The Yukon Anti-Poverty Coalition has determined that the hourly rate Whitehorse households must earn to meet basic needs has risen by 15 per cent since 2022, making this year’s calculation the highest on record.
Based on data from Statistics Canada, the non-profit determined that the average household requires two adults working full-time and making $21.04 per hour to cover their basic expenses. Basic costs listed in the report include housing, transportation, food, and clothing.
“What we’re trying to get at with this calculation is a very, very conservative estimate of the cost of living,” said Kendall Hammond, the report’s author. “It doesn’t account for going to restaurants, vacations. It’s very bare bones, and it’s still dramatically higher than the minimum wage.”

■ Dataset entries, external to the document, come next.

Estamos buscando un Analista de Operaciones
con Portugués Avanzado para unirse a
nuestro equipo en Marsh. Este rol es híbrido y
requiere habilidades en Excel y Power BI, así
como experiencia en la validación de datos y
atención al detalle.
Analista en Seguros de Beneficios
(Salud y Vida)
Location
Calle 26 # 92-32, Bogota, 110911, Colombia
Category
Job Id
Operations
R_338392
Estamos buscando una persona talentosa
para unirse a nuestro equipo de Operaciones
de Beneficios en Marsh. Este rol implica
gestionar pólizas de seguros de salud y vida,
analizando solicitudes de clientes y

Yukon’s minimum wage increased this past April from $15.70 per hour to $16.77 per hour, but it’s still more than four dollars short of the figure the non-profit says is needed. Hammond says the gap is an indication of how much Whitehorse residents are struggling.

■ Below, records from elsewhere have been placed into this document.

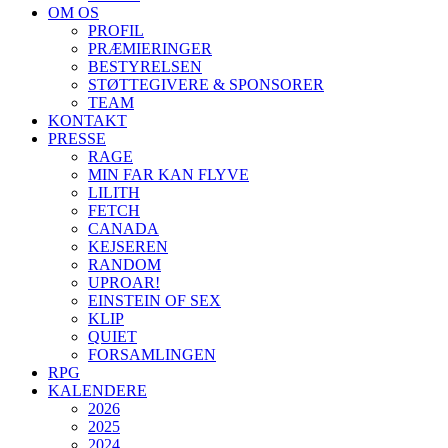
OM OS
PROFIL
PRÆMIERINGER
BESTYRELSEN
STØTTEGIVERE & SPONSORER
TEAM
KONTAKT
PRESSE
RAGE
MIN FAR KAN FLYVE
LILITH
FETCH
CANADA
KEJSEREN
RANDOM
UPROAR!
EINSTEIN OF SEX
KLIP
QUIET
FORSAMLINGEN
RPG
KALENDERE
2026
2025
2024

“It’s a measure of how hard it is to get by,” he said. “And we’re finding that it’s quite hard.”
Data revealed that the annual cost of groceries in particular has risen exponentially in Whitehorse since 2022.
“Food costs went up by over 13 per cent,” said Hammond. “So that was huge, that’s the biggest increase in a single year I’ve ever seen.”

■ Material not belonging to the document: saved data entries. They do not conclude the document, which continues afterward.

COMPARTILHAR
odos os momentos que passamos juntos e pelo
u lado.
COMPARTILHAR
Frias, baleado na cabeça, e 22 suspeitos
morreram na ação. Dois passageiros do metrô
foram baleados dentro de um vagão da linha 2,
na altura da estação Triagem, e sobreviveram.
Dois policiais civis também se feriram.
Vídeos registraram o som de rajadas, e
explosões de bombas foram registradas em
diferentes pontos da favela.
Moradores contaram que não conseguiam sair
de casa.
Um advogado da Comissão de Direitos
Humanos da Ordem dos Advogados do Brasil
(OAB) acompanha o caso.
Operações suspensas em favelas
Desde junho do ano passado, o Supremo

But the cost of groceries wasn’t the only expense weighing on Yukon residents over the past year. The cost of transportation and housing also showed dramatic increases. The average Whitehorse resident now spends more than 35 per cent of their income on housing.
The Yukon Anti-Poverty Coalition’s living wage report has been released every year since 2016. The effort is part of a national project coordinated by non-profit Living Wage Canada. The organization has created a standardized methodology for determining living wages across the country.
The goal of the report is not just to figure out how much residents are struggling. It’s also intended to be a measure of the strength of local public policy. The idea is that the more services a municipality offers, the lower the average private wage worker must earn to support a bare-minimum standard of living.
Hammond explains that things like subsidized public transit and public childcare help lower the living wage. He says as costs continue to rise, more social services and significant policy changes are needed to help address Whitehorse’s affordability crisis.
“Without urgent action, we’re on track to see a substantial increase in the cost of living for 2024,” said Hammond.